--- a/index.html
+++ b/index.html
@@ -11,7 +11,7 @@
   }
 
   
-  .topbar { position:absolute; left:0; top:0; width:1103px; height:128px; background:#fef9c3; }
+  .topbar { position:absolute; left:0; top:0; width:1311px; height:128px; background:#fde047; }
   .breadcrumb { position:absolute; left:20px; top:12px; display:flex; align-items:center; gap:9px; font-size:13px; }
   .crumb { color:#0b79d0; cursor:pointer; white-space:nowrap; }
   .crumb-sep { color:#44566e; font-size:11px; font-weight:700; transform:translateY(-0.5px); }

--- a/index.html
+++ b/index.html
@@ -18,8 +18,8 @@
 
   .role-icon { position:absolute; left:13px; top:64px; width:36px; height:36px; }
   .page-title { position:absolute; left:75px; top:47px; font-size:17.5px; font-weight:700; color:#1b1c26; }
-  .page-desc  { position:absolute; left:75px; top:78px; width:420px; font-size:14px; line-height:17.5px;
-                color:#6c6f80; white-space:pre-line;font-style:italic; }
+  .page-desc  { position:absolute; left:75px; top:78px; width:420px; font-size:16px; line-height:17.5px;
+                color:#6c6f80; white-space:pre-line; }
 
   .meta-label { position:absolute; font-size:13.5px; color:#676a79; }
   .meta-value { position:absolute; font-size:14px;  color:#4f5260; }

_ _ _ _ _ _ _

In this exercise, you retype all of the data exactly as it appears above.

--- a/index.html
+++ b/index.html
@@ -11,7 +11,7 @@
   }
 
   
-  .topbar { position:absolute; left:0; top:0; width:1103px; height:128px; background:#fef9c3; }
+  .topbar { position:absolute; left:0; top:0; width:1311px; height:128px; background:#fde047; }
   .breadcrumb { position:absolute; left:20px; top:12px; display:flex; align-items:center; gap:9px; font-size:13px; }
   .crumb { color:#0b79d0; cursor:pointer; white-space:nowrap; }
   .crumb-sep { color:#44566e; font-size:11px; font-weight:700; transform:translateY(-0.5px); }

--- a/index.html
+++ b/index.html
@@ -18,8 +18,8 @@
 
   .role-icon { position:absolute; left:13px; top:64px; width:36px; height:36px; }
   .page-title { position:absolute; left:75px; top:47px; font-size:17.5px; font-weight:700; color:#1b1c26; }
-  .page-desc  { position:absolute; left:75px; top:78px; width:420px; font-size:14px; line-height:17.5px;
-                color:#6c6f80; white-space:pre-line;font-style:italic; }
+  .page-desc  { position:absolute; left:75px; top:78px; width:420px; font-size:16px; line-height:17.5px;
+                color:#6c6f80; white-space:pre-line; }
 
   .meta-label { position:absolute; font-size:13.5px; color:#676a79; }
   .meta-value { position:absolute; font-size:14px;  color:#4f5260; }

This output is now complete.